What is being asked | Transcribe the entries below verbatim, from their first line through the line containing "Answer: approximately 135° to the", both included.

Supplied records |

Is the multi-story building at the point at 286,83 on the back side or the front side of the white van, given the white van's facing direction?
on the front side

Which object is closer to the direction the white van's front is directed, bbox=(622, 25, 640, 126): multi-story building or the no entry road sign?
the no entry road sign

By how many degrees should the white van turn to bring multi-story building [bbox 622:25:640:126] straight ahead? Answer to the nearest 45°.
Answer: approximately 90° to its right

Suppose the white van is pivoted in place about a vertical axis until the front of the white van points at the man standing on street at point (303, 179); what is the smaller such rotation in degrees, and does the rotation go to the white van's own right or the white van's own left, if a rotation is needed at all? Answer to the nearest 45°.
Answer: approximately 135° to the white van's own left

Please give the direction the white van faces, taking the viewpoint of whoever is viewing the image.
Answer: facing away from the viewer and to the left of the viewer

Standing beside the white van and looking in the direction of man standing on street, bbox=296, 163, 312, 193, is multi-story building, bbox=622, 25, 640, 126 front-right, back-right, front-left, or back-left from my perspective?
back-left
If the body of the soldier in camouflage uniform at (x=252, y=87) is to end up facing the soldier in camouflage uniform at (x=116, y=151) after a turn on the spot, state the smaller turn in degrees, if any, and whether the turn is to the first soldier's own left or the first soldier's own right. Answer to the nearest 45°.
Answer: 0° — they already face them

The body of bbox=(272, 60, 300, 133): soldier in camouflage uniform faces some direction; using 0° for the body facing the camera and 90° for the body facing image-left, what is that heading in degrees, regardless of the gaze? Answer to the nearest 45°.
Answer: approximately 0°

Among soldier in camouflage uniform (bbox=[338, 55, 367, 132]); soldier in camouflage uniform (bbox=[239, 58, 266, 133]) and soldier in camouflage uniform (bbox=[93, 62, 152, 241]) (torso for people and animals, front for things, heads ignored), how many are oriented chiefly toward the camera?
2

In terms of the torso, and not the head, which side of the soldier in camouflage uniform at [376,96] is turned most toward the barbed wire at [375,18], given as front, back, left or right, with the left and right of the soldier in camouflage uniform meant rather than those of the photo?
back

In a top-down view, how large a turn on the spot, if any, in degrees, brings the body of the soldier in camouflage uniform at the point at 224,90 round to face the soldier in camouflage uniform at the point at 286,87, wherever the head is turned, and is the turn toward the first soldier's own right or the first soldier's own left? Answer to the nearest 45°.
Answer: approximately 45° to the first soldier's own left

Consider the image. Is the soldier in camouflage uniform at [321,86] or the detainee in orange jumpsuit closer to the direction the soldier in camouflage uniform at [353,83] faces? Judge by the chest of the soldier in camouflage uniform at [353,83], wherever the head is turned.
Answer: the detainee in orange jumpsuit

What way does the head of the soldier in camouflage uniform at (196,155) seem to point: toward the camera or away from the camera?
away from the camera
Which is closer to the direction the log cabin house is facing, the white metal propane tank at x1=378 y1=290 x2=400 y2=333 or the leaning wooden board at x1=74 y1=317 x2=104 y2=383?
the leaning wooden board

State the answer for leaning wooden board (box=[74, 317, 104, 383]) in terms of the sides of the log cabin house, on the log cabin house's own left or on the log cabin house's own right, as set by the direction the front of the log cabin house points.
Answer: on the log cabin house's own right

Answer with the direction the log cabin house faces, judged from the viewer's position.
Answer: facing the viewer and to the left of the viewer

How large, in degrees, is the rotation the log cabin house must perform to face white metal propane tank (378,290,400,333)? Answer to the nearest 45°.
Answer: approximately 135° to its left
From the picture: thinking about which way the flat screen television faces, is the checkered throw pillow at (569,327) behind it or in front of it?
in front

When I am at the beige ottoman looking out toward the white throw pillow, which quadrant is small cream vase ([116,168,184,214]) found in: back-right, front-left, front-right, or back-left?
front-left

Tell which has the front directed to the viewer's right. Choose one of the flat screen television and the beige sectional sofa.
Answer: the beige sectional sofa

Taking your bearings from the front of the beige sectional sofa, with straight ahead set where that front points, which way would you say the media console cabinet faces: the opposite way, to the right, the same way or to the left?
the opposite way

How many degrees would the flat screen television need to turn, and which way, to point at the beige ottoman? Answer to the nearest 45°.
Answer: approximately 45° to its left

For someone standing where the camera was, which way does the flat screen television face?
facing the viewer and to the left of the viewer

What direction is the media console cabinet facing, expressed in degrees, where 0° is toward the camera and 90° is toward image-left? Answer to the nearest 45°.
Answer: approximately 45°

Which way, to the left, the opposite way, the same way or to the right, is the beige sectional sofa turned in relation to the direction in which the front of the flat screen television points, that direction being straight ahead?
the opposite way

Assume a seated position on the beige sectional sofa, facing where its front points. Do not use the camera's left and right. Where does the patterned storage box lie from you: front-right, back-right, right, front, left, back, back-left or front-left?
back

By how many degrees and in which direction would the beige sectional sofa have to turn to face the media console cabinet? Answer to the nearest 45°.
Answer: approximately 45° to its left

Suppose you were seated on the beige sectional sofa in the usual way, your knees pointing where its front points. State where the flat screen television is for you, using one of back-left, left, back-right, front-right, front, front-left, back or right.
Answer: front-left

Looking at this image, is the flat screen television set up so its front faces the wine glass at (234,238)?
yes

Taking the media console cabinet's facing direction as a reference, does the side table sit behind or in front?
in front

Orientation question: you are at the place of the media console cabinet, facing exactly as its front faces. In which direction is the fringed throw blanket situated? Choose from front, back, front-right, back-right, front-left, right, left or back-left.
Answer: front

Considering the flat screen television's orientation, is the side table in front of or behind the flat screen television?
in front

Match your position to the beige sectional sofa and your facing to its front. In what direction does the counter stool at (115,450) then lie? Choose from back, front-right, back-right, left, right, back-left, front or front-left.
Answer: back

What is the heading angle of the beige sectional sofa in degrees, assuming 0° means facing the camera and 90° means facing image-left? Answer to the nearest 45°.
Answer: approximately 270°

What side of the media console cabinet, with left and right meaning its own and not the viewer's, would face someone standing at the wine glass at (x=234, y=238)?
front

Your response |
Is the multi-story building at the point at 286,83 on the back side or the front side of the white van, given the white van's facing direction?
on the front side

Which object is closer to the direction the white van's front is directed, bbox=(622, 25, 640, 126): multi-story building or the no entry road sign?
the no entry road sign

By how many degrees should the white van turn to bring multi-story building [bbox 622:25:640:126] straight ahead? Answer to the nearest 45°.
Answer: approximately 90° to its right

Suppose the white van is pivoted in place about a vertical axis until the front of the white van points at the man standing on street at point (303, 179); what is the smaller such rotation in degrees, and does the rotation go to the white van's own right or the white van's own left, if a rotation is needed at all? Answer to the nearest 45°.
Answer: approximately 135° to the white van's own left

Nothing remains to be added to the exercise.